NRS should adopt a certificate-rights charter with measurable acceptance tests
The Society should state certificate rights in a short governing charter and implement them through technical requirements, provider terms and review. The charter should recognize the holder's right to choose hosted or delegated operation, control ordinary signing, appoint qualified providers, obtain timely parent service, move publication, inspect evidence, replace keys, recover authority and challenge adverse action. It should also state the holder's duties to secure credentials, maintain contacts, issue within certified scope, monitor state and cooperate in incident response.
Each right needs an acceptance test. Delegation is proven by independent key generation and successful certification. Control is proven by an approval action the Society cannot perform alone. Portability is proven by migration with bounded validation effects. Recovery is proven by replacement after simulated loss. Parent accountability is proven by reasoned decisions, measured response and effective review. Provider competition is proven by actual customer movement, not a list of vendors.
NRS should phase the model without making delay permanent. It can begin with a reference delegated service, two independent publication providers, published interfaces and supervised migrations. Early users should include small and large holders in different regions. Findings should change requirements before scale increases. Hosted users should receive a clear date by which transition rights and exports are fully available.
The Society should remain skeptical of its own convenience. Central hosting may be efficient, especially at launch. Efficiency is a benefit, not a constitutional argument. If the institution writes the rules, controls the parent, holds most private keys, runs the dominant repository and judges disputes, operational ease has accumulated into governance power. Good intentions do not remove the conflict.
Nor should decentralization be romanticized. Poorly secured keys, abandoned repositories and untrained administrators can weaken routing security. NRS is entitled to require competence, monitoring and recovery. The constraint is that security rules must be proportionate, provider-neutral and curable. They should raise the quality of delegated operation rather than turn every deviation into a reason for central custody.
The final test is practical. A resource holder should be able to answer five questions with evidence: Who can sign now? Who can prevent or revoke that authority? Where is current state published?
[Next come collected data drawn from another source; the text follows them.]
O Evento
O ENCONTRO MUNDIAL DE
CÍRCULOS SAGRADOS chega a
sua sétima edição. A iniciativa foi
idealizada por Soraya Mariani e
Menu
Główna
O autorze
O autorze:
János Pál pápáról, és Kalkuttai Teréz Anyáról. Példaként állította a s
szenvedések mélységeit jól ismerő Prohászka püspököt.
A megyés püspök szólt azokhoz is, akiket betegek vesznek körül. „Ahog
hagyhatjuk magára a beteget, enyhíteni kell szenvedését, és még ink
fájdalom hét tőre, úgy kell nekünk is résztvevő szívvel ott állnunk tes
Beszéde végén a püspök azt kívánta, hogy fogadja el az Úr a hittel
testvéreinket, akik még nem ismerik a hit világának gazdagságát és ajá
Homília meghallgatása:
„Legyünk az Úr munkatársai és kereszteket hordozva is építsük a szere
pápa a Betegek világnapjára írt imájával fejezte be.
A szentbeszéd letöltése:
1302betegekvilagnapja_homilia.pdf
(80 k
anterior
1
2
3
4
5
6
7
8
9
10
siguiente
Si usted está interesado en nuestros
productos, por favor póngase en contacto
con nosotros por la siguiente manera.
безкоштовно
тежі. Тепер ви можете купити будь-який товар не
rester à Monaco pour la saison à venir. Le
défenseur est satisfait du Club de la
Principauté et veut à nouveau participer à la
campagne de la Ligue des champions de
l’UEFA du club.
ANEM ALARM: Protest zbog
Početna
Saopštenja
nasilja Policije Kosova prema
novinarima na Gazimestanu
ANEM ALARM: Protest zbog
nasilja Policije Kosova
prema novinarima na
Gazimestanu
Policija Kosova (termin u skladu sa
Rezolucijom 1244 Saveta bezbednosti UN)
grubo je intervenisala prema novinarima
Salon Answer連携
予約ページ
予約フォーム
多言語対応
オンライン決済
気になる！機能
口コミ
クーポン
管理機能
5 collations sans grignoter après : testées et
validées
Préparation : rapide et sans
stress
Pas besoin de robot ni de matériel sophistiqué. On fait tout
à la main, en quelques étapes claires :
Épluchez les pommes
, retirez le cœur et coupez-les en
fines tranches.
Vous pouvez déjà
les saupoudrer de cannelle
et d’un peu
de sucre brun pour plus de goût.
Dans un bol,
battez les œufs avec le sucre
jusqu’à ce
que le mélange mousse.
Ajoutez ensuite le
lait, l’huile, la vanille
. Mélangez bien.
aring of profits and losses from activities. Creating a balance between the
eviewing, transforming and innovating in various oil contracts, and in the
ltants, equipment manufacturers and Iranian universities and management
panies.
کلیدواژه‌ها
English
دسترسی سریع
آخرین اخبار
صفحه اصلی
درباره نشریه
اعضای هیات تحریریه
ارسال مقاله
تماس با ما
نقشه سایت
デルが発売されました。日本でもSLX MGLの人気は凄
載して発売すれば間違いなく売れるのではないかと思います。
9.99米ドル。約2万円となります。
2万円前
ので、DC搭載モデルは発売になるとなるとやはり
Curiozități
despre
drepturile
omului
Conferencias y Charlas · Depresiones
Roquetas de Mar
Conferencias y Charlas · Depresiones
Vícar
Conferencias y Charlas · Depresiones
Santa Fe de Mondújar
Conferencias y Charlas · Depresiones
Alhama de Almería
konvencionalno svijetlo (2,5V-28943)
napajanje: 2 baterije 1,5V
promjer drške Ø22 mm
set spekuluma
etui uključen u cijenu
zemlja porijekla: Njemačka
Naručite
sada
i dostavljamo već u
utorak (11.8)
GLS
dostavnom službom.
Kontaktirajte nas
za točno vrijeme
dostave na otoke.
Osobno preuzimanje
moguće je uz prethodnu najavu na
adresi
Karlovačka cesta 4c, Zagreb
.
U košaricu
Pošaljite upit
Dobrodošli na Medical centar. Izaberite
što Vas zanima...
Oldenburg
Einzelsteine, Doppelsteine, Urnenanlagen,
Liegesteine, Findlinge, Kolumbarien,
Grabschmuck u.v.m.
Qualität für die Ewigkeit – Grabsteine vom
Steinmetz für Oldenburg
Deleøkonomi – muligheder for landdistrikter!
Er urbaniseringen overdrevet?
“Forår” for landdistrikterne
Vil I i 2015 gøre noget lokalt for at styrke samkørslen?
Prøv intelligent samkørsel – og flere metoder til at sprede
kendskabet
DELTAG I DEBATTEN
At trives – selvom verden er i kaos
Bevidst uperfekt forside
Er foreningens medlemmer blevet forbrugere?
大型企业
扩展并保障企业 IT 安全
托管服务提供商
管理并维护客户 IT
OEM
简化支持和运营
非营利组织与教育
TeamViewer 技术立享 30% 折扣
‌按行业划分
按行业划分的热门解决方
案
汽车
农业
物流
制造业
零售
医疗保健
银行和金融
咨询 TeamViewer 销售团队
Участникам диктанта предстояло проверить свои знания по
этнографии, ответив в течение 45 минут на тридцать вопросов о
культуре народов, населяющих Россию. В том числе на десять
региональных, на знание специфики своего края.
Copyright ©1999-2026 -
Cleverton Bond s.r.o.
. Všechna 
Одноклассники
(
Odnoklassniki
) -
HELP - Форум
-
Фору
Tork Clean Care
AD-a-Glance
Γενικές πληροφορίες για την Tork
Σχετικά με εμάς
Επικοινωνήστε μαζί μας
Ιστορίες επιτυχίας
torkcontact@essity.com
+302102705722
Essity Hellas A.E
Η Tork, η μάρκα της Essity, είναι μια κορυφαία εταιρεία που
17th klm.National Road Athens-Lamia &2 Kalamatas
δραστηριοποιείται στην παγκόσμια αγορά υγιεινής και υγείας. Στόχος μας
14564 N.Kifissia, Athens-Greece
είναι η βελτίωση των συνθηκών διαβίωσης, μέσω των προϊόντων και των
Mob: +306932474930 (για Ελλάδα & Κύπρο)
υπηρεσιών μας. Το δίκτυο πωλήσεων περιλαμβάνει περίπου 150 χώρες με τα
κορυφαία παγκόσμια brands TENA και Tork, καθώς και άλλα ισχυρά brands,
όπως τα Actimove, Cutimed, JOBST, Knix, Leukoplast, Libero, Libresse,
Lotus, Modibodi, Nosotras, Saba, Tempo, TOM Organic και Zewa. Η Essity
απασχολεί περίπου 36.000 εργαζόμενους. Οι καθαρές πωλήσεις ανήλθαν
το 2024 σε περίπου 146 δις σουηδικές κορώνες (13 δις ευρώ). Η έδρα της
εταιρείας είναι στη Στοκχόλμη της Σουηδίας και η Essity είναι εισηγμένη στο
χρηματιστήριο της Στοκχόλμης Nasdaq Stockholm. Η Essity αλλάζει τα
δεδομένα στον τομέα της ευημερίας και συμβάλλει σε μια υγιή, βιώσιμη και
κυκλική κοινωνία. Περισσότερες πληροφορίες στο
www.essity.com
How can service move? How is safe control restored after loss or compromise? If the answer to all five is one institution, the system has reproduced hosted CA power regardless of the language used to describe it.
User-controlled keys are therefore not an ornamental decentralization feature. They are one part of a wider allocation of rights. Portable publication prevents repository dependence. Emergency recovery makes self-custody survivable. Parent constraints acknowledge the remaining hierarchy. Independent monitoring and review make institutional behavior visible. Supported delegation brings those protections within reach of smaller operators.
The Number Resource Society can make route security stronger without asking members to exchange resource dependence for certificate dependence. Its task is to provide a coherent trust hierarchy while refusing to monopolize every function beneath it. The disciplined position is neither central control nor unsupported self-service. It is user authority backed by interoperable services, tested continuity and narrow, reviewable institutional powers.